▶ _DATA PROVIDED_
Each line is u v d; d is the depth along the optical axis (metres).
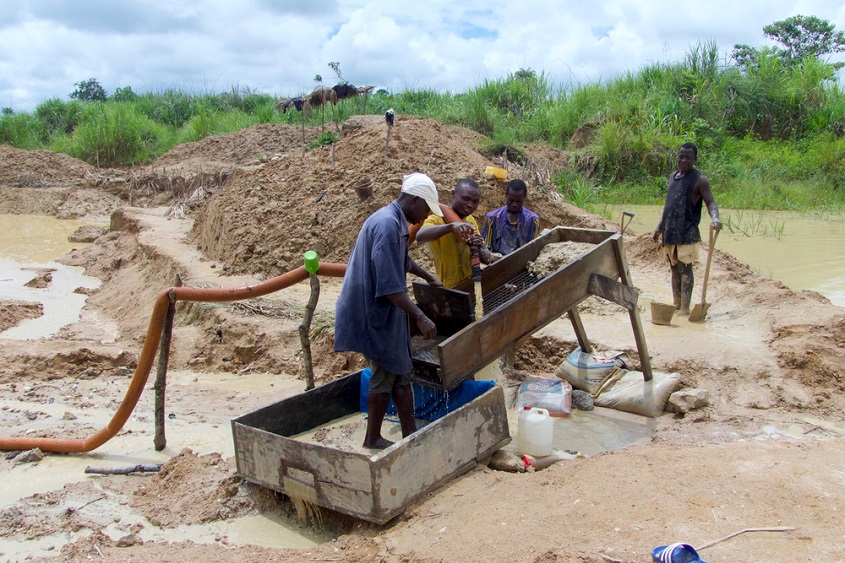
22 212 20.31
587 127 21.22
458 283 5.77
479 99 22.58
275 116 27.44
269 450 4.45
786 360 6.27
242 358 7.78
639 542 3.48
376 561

* * *

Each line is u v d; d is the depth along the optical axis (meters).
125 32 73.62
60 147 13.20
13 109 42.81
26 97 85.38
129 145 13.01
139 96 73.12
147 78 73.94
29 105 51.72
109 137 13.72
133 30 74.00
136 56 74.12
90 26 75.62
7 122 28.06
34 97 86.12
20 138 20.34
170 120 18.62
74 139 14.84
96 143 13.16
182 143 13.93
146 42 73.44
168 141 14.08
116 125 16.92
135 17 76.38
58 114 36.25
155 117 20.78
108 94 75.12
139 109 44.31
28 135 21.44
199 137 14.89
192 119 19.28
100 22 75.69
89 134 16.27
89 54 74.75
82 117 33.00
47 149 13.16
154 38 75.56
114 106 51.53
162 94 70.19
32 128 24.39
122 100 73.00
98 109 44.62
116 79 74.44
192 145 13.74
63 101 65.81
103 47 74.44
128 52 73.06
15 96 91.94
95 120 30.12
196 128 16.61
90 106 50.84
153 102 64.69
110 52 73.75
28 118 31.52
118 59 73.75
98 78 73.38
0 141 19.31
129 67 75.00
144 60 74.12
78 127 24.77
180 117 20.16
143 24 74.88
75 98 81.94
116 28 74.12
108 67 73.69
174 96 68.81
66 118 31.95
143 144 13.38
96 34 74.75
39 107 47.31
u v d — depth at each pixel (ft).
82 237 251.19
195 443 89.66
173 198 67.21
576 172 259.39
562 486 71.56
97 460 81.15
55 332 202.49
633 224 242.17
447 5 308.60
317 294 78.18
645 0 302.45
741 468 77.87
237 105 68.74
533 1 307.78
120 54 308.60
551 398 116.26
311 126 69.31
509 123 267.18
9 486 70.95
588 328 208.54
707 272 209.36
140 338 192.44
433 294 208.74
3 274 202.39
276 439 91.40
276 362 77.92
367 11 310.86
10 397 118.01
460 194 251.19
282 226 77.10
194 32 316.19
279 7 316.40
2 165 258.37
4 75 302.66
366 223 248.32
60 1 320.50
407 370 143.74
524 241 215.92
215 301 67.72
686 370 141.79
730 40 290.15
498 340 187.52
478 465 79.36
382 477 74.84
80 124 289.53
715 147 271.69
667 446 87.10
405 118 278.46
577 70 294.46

▶ _TASK ITEM_
Write out exactly the lines above from the line with "136 56 74.12" through the line with "47 149 13.16", both of them included, and leave out all other lines.

▶ _FINISHED TASK_
136 56 74.12
90 26 75.62
7 122 28.06
34 97 86.12
20 138 20.34
170 120 18.62
74 139 14.84
96 143 13.16
182 143 13.93
146 42 73.44
168 141 14.08
116 125 16.92
135 17 76.38
58 114 36.25
155 117 20.78
108 94 75.12
139 109 44.31
28 135 21.44
199 137 14.89
192 119 19.28
100 22 75.69
89 134 16.27
89 54 74.75
82 117 33.00
47 149 13.16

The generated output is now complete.